Las guerras, y las masacres, también se llevan a cabo con palabras y el Estado de Israel no tendría la adhesión de sus ciudadanos si no legitimara históricamente su existencia. Los diseñadores del Estado de Israel se preocuparon de renombrar al país, de hacer creer a los ciudadanos que aquella era una tierra sin pueblo y que ellos, un pueblo sin tierra, estaban destinados a vivir allí. De igual forma procedieron otros diseñadores de Estados. En su República ideal Platón establecía una serie de mitos que debían ser impuestos a la población: «Quizá convenga que nuestros gobernantes usen muchas veces de la mentira y del engaño a favor de sus gobernados. Decíamos ya en alguna ocasión que la mentira puede resultar útil usada como medicina».
Estábamos tentados a culminar este artículo con la cita de Platón, toda una prueba del poder de las palabras, pero pensando en el lector escéptico deseamos hacer una demostración más.
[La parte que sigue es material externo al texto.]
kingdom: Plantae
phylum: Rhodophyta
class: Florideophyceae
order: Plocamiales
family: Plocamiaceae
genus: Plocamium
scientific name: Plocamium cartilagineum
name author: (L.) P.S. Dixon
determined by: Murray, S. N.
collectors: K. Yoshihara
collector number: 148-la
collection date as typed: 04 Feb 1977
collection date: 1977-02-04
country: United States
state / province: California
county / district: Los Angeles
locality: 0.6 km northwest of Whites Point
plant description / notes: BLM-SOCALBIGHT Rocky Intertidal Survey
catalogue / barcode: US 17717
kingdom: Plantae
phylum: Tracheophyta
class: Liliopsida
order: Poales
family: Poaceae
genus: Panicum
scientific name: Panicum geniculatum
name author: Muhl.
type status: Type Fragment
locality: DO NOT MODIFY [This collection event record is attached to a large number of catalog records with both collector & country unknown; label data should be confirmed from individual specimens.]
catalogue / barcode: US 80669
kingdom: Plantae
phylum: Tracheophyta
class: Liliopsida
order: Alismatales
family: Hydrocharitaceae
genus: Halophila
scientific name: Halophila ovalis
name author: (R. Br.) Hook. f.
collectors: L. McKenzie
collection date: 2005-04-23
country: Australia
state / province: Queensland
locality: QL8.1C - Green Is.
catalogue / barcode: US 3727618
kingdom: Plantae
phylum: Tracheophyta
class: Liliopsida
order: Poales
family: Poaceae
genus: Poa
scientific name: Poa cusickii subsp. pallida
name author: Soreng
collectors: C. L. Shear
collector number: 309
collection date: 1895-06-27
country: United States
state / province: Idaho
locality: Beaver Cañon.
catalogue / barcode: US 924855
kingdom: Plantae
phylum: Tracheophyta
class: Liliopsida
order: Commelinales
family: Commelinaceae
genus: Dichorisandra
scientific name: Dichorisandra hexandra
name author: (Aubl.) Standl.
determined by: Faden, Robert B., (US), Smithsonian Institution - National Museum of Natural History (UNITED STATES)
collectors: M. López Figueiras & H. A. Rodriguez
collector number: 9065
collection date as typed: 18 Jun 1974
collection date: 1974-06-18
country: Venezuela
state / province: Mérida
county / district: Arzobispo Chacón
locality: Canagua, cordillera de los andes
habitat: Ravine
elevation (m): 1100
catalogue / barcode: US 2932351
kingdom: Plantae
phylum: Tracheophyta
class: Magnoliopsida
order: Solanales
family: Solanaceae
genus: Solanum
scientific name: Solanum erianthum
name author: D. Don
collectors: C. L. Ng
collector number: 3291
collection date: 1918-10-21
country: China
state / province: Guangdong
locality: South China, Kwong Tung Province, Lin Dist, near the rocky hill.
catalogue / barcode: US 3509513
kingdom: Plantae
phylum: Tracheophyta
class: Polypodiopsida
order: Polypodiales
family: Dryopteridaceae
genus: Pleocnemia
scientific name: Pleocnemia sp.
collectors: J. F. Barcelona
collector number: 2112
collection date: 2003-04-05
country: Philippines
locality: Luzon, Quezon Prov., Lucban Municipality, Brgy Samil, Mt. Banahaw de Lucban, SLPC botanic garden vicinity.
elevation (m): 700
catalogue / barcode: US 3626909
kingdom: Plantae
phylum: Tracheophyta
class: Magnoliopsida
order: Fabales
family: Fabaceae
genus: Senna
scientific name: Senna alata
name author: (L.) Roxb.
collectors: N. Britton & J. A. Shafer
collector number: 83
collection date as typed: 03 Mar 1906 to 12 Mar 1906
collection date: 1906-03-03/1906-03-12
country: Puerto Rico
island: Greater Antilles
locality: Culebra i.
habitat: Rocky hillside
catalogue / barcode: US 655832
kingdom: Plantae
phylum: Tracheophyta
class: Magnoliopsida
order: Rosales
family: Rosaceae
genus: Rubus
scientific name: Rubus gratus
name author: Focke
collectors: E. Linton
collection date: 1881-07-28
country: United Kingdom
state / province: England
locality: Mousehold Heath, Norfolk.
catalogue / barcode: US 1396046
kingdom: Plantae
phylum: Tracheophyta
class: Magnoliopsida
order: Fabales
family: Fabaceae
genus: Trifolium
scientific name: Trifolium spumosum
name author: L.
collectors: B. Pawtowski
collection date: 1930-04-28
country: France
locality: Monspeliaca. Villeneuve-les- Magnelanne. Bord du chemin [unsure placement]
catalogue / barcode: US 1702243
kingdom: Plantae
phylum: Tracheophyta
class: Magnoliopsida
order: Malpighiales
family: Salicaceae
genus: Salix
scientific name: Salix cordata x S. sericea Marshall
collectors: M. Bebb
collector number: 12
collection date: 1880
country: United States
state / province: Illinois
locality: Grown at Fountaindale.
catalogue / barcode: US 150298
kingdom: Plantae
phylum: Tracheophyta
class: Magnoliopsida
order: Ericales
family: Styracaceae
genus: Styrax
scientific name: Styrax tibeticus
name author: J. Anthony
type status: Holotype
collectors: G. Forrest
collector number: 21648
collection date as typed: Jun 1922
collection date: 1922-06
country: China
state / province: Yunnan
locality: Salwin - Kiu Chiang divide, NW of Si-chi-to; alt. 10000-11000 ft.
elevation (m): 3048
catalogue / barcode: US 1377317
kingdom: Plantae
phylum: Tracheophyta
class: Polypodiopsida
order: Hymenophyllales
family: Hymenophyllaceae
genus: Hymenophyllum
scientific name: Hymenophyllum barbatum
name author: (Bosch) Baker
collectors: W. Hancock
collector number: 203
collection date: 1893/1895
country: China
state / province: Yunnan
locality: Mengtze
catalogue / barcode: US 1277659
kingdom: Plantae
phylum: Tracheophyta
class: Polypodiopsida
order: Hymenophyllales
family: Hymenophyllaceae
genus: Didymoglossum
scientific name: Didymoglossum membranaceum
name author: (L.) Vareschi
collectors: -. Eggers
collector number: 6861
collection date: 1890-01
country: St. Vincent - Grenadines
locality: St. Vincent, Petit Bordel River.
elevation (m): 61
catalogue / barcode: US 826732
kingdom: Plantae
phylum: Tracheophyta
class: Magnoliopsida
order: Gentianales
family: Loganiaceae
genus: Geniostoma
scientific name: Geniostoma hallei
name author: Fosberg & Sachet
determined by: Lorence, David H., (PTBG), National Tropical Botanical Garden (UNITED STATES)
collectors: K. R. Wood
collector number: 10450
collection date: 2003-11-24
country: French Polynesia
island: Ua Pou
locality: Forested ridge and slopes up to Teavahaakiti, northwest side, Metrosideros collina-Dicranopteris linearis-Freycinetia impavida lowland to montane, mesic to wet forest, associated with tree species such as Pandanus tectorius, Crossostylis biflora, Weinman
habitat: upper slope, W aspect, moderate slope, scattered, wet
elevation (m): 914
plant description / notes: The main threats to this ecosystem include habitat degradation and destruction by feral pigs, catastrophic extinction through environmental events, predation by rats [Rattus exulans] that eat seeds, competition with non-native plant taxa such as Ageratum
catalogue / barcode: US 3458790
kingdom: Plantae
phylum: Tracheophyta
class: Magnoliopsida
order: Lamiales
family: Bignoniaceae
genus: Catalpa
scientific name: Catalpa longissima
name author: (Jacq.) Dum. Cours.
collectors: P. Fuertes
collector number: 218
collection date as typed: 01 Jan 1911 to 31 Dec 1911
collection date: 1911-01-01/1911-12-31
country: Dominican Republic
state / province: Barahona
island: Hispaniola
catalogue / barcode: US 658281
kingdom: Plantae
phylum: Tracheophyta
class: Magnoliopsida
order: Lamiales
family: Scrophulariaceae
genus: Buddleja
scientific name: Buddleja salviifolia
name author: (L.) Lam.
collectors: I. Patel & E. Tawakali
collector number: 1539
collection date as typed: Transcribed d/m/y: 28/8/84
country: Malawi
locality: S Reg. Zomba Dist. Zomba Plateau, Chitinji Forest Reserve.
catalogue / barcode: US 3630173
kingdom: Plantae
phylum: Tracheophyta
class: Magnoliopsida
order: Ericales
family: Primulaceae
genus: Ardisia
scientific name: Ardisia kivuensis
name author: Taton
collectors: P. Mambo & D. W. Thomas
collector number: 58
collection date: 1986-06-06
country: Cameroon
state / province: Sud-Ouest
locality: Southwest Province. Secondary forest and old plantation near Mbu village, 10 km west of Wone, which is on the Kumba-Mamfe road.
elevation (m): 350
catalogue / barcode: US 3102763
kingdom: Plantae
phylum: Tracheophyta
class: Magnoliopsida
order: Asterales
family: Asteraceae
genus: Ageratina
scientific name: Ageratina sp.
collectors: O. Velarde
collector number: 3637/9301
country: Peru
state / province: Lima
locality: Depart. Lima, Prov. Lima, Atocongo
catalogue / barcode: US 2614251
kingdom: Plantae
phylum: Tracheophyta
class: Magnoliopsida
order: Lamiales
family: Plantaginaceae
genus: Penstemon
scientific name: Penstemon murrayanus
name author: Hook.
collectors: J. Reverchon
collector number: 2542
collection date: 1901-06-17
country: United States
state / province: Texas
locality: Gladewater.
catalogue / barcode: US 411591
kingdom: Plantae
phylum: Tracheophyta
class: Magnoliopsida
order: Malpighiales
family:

El autor que estuvimos siguiendo en buena parte de este artículo ponderó muy bien, antes de emplearlas, las palabras de su dedicatoria, toda una prueba de su inteligencia y sensibilidad: «En memoria de los habitantes de al-Sheikh Muwannis, que hace mucho tiempo fueron arrancados del lugar donde ahora yo vivo y trabajo».
Nota
(1) Shlomo Sand. La invención de la Tierra de Israel. De Tierra Santa a madre patria. Akal, España, 2012.